Parabéns pelo artigo, Rui. Um texto conciso, claro e que traduz todo esse movimento de mudanças ao qual todos estamos, de uma forma ou de outra, submetidos (ou ao qual nos submetemos).Minha única dúvida sobre a ausência de ação em direção às mudanças é "por que não percebemos a necessidade da mudança antes, e de forma espontânea?" E, se percebemos, "por que nos privamos de um possível bem estar que podemos vir a obter"? Talvez porque não saibamos ao certo se aquilo realmente será, ao final, efetivamente bom ou porque temos medo de correr o risco de sermos felizes.
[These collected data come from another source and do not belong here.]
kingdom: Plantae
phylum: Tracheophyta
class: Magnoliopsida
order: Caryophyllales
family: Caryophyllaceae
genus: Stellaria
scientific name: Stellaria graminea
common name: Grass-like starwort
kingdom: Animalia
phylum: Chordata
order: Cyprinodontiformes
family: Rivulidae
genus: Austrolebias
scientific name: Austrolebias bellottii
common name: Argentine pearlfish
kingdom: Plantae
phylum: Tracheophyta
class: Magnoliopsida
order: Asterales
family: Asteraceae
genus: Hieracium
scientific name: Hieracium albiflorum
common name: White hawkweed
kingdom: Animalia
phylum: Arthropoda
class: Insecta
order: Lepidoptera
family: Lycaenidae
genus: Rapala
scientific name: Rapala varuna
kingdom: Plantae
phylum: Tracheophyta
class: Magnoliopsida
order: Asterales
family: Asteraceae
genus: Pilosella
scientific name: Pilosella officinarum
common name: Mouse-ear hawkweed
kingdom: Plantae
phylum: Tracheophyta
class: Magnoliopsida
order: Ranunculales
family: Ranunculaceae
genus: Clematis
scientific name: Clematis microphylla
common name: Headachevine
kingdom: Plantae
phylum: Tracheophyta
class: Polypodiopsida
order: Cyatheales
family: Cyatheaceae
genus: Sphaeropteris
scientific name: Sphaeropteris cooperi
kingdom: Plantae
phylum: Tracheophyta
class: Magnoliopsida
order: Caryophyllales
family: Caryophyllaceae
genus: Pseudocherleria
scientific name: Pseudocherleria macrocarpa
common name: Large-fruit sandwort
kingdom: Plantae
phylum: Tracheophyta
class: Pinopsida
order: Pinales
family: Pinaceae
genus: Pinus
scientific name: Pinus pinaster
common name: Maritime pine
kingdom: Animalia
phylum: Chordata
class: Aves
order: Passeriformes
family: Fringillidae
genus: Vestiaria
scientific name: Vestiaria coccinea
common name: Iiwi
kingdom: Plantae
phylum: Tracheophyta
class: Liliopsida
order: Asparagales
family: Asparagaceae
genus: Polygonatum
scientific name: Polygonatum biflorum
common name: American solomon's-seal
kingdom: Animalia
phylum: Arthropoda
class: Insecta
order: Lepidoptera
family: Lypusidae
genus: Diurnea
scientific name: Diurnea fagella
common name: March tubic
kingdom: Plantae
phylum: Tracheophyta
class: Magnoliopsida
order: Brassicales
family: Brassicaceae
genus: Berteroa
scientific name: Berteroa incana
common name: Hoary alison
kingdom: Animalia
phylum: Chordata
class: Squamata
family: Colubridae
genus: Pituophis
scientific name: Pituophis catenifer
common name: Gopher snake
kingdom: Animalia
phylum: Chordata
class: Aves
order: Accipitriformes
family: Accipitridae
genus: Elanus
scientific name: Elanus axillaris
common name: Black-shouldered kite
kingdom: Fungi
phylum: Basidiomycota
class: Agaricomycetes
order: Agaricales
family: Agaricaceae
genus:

Que ciclo doido!
Ricardo Rodrigues disse:
Agosto 12 de 2009 às 18:14 hs.
....Acabei de receber por e-mail, o índice sobre este assunto e realmente foi muito interessante e importante para minha atual situação, pois, por destino talvez, acabei me desligando de uma grande empresa de comunicação, uma empresa que me dava uma remuneração boa, eu tinha liberdade de trabalho, eu estava com boas possibilidades de crescimento, .....mas....algo por dentro e a situação em si, me obrigou a estar onde estou hoje, quer dizer, muito mais feliz, claro que não está sendo fácil, mas hoje tenho um cargo e responsabilidades maiores em uma empresa menor. Sempre tive vontade de ter o meu próprio negócio. Hoje, graças a confiança de um grande amigo tenho a chance de contribuir para uma conceituada empresa de eventos que presta serviços para grandes empresas do mercado. Me sinto praticamente realizado profissionalmente, e o dinheiro acaba sendo consequência....mas como disse na matéria, os desafios principalmente no começo, aumentam e requer muito equilibrio profissional e pessoal.Tenho certeza que daqui 1 ano estaremos com o triplo de negócios que temos hoje, inclusive estaremos buscando novos negócios no Brasil a fora.Agradeço a oportunidade de comentar, Att:Ricardo RodriguesDiretor Novos NegóciosFOX marketing eventos.